# Can I Claim Points for Qualification Assessment Exemption?



## dungrani (Sep 7, 2012)

Dear Expat Members,

My Qualification is: Bachelor of Engineering (From Gujarat University - India). I have Completed my BE in year 2009.

According to India (26/09/2011) till Date: (26/09/2011)
*Institution:* Gujarat University, Navrangpura, Ahmedabad, Gujarat
*Qualification Awarded from:* 2007: B, BDS, BE, BPharm, LLB, LLM, MA, MBA, MBBS, MCA, MCom, MD, MDS, ME, MEd, MPharm, MSc and PhD

My Degree was under exemption list as at that point in time Gujarat University was part of the list. Now its removed -http://www.immigration.govt.nz/opsmanual/45790.htm

So my question is - Would I be eligible to get 50 points as I graduated in June 2009? (when my institute was on list) or I can't claim for it as its removed from the current list.

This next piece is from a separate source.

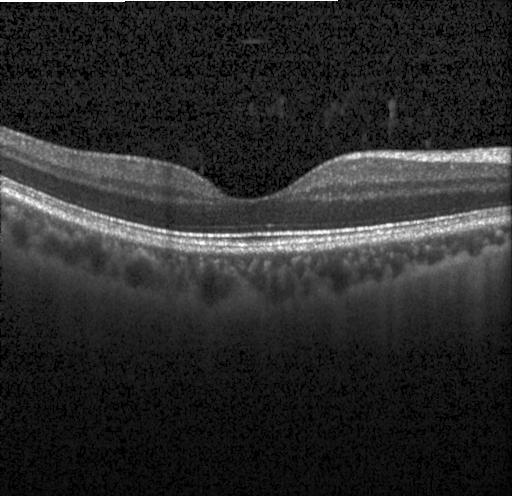 OCT scan showing no CNV, no DME, and no drusen.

Would it be mandatory for me to go to NZQA for my Qualification Assessment?

Please Suggest.


----------



## kumarvithya (Feb 23, 2013)

hello dungrani,
Since your university is not under the exception list, u need to apply for NZQA. 
We have to consider the new policy and not the obsolete one. so even though your university was on the list of the previous amendment, you can not consider.
Hope this helps.

all the best for NZQA.


----------



## dungrani (Sep 7, 2012)

Thanks Kumarvitya,

Can you please brief me about NZQA and What are the charges for ICT qualification?


----------